Headed up to Pace bend park (just upstream of lake travis) this weekend. Never been. Gonna take gear for LM Bass and catfish. Are the white bass and crappie running? If so what do I use for bait? 

Thanks!


----------



## Boatless Potlicker (Oct 5, 2009)

How was it?

How did you do?

We are going soon, and we will be trying for white bass, LM Bass and catfish.

Anyone else that fishes around Pace Bend Park should chime in.


----------



## Drunk Yard Dog (Dec 29, 2008)

*Pace bend*



Boatless Potlicker said:


> How was it?
> 
> How did you do?
> 
> ...


 Potlicker,
Hope you have a boat because its just easier to fish the many coves.
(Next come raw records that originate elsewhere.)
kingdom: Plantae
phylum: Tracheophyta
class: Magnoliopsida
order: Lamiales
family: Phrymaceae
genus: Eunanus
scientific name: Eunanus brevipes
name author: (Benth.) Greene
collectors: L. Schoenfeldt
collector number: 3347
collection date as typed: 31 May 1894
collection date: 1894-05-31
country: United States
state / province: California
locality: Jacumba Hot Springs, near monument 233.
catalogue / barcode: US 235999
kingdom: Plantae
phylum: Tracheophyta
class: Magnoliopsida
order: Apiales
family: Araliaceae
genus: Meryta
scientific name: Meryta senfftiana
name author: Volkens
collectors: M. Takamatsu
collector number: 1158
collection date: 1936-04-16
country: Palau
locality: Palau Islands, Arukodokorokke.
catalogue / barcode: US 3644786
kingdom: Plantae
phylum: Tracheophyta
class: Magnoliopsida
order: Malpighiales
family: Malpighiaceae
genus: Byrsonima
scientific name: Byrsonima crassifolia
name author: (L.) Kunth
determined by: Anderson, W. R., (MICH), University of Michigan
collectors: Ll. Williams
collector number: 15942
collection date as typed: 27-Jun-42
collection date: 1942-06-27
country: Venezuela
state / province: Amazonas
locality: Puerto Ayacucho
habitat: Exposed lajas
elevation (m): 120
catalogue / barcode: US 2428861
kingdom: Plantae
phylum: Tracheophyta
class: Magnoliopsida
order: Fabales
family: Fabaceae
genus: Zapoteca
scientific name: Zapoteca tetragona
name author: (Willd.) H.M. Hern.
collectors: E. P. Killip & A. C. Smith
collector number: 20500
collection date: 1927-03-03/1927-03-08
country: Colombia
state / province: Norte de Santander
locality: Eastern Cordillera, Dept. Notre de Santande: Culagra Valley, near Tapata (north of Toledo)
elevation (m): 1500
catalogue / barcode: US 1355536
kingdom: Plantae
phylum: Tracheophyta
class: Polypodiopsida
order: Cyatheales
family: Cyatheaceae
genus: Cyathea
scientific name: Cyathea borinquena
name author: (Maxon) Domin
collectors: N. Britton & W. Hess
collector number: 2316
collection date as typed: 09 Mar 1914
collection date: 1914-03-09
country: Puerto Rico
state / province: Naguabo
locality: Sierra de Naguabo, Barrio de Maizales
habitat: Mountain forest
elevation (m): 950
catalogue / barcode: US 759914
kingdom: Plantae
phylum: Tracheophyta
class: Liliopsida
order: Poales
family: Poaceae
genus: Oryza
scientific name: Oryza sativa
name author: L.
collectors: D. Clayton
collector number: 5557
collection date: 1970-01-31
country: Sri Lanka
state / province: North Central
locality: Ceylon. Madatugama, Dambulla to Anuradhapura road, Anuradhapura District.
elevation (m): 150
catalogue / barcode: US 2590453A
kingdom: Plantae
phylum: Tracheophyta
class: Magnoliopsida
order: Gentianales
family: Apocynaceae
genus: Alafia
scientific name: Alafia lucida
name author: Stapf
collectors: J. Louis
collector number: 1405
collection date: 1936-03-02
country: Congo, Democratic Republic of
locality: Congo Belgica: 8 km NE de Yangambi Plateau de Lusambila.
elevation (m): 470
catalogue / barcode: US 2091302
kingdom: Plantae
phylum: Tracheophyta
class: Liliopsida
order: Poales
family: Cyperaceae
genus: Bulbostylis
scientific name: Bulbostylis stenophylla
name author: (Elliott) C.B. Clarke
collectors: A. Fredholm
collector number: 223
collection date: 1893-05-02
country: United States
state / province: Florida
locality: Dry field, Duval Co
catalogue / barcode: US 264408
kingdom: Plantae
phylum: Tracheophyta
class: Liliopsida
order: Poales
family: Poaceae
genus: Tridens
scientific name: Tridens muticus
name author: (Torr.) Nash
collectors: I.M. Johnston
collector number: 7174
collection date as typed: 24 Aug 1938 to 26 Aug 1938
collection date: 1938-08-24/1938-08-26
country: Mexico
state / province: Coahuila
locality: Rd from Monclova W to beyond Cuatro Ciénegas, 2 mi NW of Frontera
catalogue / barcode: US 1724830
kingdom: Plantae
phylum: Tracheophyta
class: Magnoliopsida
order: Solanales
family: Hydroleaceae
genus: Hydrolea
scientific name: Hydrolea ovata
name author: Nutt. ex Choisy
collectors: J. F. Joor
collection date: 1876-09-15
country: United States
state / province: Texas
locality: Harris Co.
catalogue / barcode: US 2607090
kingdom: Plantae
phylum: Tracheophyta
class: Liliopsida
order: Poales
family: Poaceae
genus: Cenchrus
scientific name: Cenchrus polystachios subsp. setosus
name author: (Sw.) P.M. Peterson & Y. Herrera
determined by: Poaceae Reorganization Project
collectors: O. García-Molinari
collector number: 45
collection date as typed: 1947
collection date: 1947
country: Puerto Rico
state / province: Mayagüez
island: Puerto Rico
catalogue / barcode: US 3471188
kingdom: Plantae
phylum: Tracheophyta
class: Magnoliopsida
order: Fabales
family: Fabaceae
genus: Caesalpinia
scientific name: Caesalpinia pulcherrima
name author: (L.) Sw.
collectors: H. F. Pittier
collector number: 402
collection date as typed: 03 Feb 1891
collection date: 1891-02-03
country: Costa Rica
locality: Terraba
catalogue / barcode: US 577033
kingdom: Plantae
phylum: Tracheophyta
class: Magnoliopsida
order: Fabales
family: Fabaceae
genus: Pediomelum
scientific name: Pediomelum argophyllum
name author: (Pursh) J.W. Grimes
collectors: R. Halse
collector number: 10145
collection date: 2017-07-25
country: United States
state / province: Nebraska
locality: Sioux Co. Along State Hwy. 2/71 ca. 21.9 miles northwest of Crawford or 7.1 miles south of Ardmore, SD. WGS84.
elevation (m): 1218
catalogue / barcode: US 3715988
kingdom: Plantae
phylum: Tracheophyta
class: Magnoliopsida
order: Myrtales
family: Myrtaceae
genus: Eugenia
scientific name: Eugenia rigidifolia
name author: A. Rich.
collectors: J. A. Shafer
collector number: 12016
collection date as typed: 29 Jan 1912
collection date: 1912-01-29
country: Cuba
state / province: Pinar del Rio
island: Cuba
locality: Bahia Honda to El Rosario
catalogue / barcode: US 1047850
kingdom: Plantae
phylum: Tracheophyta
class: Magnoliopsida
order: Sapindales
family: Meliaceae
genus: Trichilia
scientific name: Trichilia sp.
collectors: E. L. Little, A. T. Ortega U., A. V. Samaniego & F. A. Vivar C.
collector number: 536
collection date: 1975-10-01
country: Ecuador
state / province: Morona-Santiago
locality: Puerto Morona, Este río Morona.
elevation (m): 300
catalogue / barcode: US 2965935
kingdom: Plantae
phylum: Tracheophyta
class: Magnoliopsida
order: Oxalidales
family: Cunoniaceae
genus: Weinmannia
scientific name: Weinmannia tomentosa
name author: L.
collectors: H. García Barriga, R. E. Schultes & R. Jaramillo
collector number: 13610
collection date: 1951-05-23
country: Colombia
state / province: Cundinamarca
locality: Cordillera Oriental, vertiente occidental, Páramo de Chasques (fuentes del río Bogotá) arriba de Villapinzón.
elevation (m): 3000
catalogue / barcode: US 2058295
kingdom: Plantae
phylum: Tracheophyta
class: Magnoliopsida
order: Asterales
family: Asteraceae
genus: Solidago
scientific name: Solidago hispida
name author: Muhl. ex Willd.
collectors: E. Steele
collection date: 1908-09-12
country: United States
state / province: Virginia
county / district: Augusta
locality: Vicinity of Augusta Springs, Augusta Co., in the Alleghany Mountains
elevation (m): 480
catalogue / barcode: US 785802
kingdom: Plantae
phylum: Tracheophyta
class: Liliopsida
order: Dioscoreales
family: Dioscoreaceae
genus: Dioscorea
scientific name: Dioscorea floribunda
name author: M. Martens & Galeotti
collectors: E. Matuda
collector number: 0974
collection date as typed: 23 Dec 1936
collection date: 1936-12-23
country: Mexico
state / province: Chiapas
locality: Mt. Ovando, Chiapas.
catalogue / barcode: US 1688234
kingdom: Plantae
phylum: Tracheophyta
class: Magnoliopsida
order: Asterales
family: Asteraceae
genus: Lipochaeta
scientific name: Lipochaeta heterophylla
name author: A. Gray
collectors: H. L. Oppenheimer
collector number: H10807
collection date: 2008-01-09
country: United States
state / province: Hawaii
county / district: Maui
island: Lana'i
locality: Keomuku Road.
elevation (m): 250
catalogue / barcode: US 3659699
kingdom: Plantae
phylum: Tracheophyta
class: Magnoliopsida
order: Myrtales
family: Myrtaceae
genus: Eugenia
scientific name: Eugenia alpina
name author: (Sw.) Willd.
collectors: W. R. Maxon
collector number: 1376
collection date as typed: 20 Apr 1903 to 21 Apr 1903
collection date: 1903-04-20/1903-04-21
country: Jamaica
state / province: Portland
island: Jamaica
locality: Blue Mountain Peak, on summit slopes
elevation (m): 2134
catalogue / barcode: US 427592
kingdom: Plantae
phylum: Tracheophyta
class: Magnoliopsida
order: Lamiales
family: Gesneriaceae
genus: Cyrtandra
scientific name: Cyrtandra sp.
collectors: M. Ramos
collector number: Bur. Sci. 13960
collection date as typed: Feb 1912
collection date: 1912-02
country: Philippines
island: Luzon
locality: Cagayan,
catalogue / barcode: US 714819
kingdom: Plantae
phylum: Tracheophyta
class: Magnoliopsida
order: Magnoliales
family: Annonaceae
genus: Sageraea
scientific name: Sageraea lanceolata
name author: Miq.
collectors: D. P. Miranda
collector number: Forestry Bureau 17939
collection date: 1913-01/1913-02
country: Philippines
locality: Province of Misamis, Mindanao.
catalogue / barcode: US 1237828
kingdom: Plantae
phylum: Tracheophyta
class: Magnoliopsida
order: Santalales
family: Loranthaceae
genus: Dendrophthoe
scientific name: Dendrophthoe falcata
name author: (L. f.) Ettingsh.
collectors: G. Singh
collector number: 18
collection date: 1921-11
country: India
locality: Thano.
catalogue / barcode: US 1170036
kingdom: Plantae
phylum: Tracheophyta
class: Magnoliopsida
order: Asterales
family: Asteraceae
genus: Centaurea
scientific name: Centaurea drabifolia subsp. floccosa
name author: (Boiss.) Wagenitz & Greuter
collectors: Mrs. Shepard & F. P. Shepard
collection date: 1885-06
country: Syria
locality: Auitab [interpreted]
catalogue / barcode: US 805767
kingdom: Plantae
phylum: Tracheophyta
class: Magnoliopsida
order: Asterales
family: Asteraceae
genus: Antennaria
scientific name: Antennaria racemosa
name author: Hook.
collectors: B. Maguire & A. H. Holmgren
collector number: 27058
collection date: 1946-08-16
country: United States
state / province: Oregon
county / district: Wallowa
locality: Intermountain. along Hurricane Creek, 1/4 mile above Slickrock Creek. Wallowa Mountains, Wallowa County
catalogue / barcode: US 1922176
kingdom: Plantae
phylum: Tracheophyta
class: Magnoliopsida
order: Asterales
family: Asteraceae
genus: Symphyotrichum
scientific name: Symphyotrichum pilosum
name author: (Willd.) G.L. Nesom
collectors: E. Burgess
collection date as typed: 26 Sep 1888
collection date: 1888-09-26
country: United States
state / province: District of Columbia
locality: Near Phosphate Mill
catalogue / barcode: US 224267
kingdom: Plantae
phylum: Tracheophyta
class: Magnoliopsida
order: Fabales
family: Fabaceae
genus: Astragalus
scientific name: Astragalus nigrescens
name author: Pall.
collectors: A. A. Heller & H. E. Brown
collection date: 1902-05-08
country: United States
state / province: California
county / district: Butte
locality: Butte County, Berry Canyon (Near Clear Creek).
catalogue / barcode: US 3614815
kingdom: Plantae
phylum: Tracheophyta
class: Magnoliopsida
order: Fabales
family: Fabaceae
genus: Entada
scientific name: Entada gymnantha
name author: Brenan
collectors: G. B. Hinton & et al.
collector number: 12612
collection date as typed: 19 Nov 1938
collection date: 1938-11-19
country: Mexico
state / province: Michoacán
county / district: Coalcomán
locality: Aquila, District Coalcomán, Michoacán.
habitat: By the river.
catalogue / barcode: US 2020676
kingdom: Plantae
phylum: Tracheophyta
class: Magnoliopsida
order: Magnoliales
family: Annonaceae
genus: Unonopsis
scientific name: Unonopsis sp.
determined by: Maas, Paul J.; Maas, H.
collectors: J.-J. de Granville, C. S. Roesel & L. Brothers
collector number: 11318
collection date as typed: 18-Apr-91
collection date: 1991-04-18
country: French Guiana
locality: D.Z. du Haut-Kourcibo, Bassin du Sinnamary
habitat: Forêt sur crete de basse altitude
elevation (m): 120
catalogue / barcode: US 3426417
Live minnnows (sold at the corner gas station before you get to the park entrance) were key for most of the bass. Threw crank baits (all colors) and spinner baits with no luck. Caught a four pounder on a brown and green worm though . Didn't get to catfish. Had the best luck in the coves on the west side of the park. Didn't catch any Whites or crappie. Good luck!


----------



## Boatless Potlicker (Oct 5, 2009)

Thanks man, I'll check out the coves.

I do have a boat now, and I will be taking it. Might be pulling tubers more than fishing though. .


----------



## Boatless Potlicker (Oct 5, 2009)

I did not take the boat because my buddy's wakeboard boat is WAY cooler! But I did fish the bank one morning, and got one...first time using a chatter bait too.


----------